Sinclair Broadcast Group (Ticker: SBGI) controls one of the largest portfolios of television stations in the United States, complemented by digital and regional sports assets. Aggressive acquisitions left Sinclair with a heavy debt load, particularly tied to its sports subsidiary, but management has turned its focus toward repayment and restructuring. Advertising cycles can be volatile, but retransmission fees and political spending provide reliable cash generation. The Smith family retains significant ownership and influence, reinforcing long term consistency. Sinclair today looks like a classic private equity style investment: a levered balance sheet gradually de-risked by strong recurring cash flows and aligned insider leadership.

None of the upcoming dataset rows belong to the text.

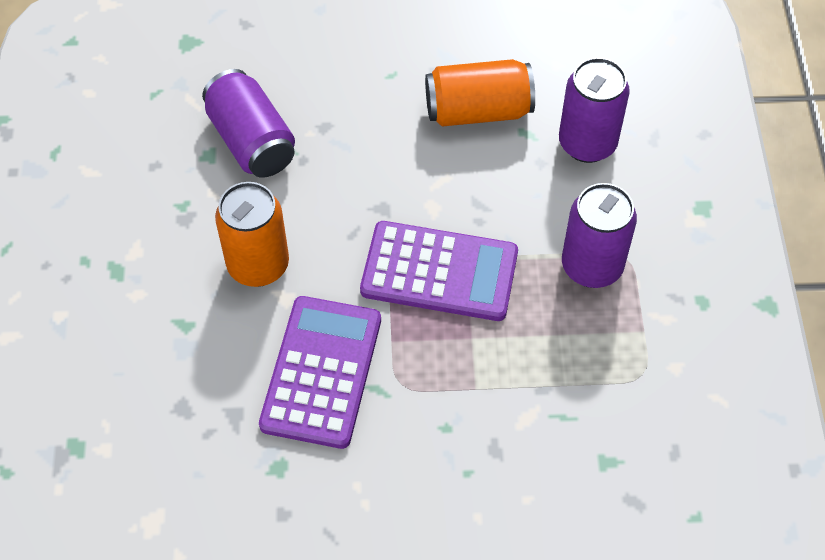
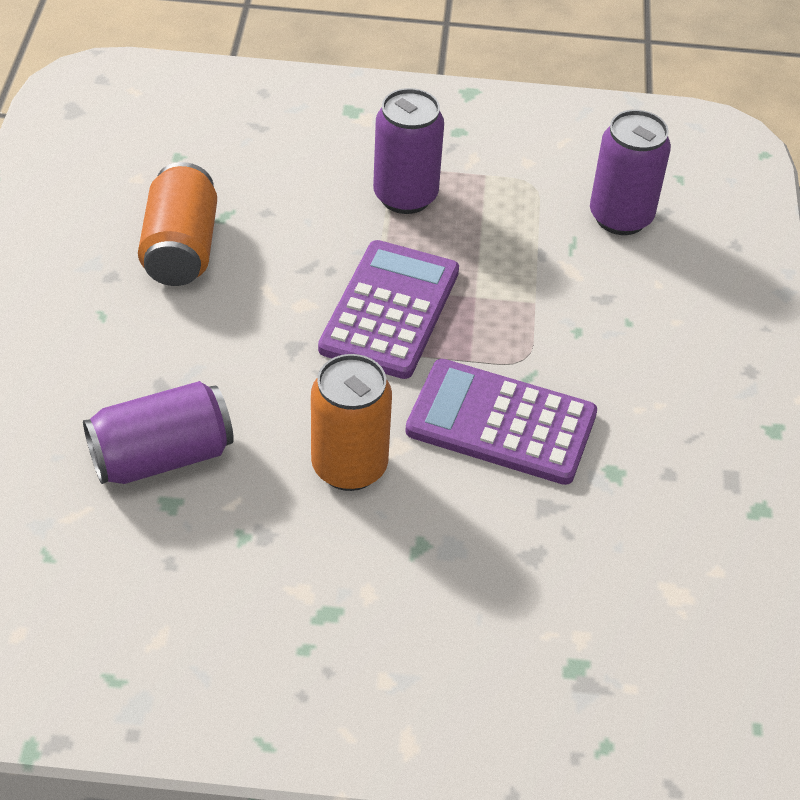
camera: 85 degrees left, 10 degrees down
(587, 143) = (251, 173): purple can -> purple can (620, 217)

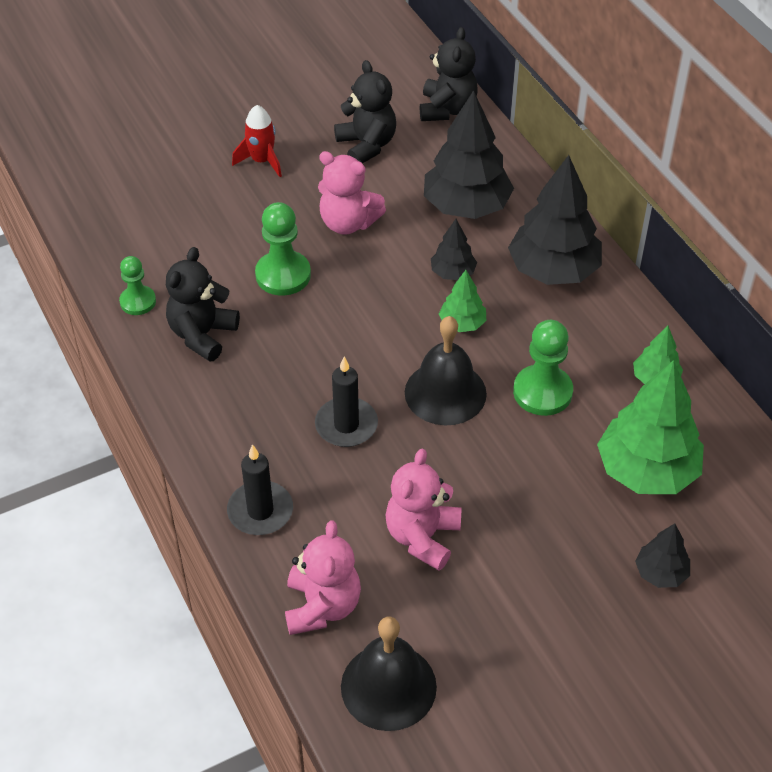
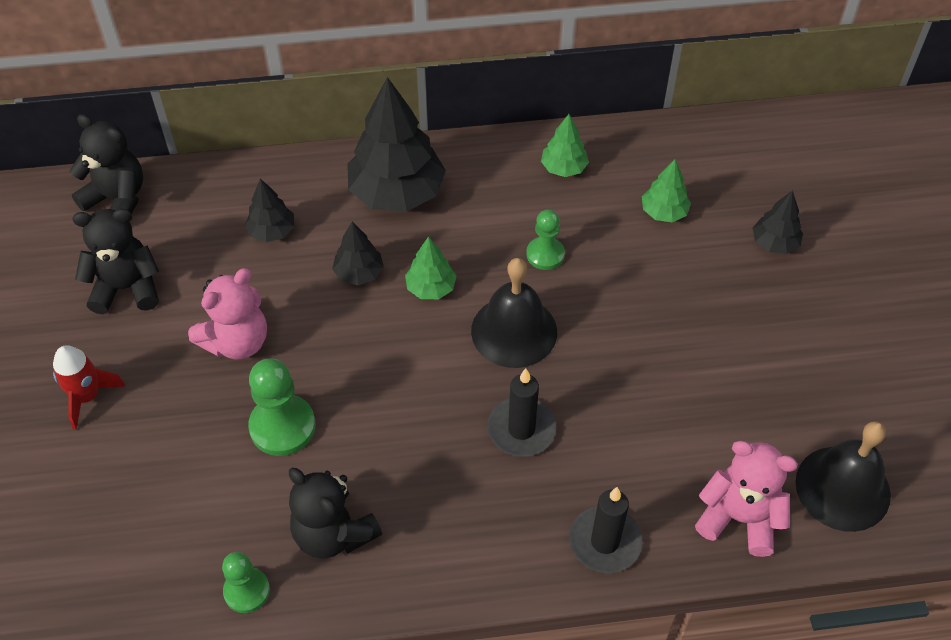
camera: 70 degrees left, 5 degrees up
(422, 537) = (682, 407): pink teddy bear -> none
(466, 206) = (272, 231): black tree -> black tree, size x0.50
(542, 392) = (545, 254): green pawn -> green pawn, size x0.64
(647, 470) = (664, 212): green tree -> green tree, size x0.50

Gannett Co. (Ticker: GCI), the largest newspaper publisher in the United States, is attempting to pivot from its structurally challenged print business into digital subscriptions and advertising. The 2019 merger that created the company left it with significant leverage, but management has steadily chipped away at its obligations, emphasizing free cash flow generation and refinancing. Digital progress is slow but measurable, and Apollo linked entities remain influential investors, tying ownership to a turnaround thesis. Gannett exemplifies the distressed value profile where debt repayment and modest execution can unlock significant equity value if stabilization takes hold.
Quad/Graphics (Ticker: QUAD) remains a leader in commercial printing while transitioning toward integrated marketing services. The print industry’s decline forced a strategic shift, but Quad has maintained a disciplined focus on debt reduction, selling non-core assets and lowering leverage to more sustainable levels. Strong free cash flow supports this effort. The Quadracci family’s substantial stake ensures that strategic decisions are tied to long term equity outcomes. While secular pressures remain, Quad’s balance sheet progress and insider alignment place it firmly in the category of private equity replication opportunities.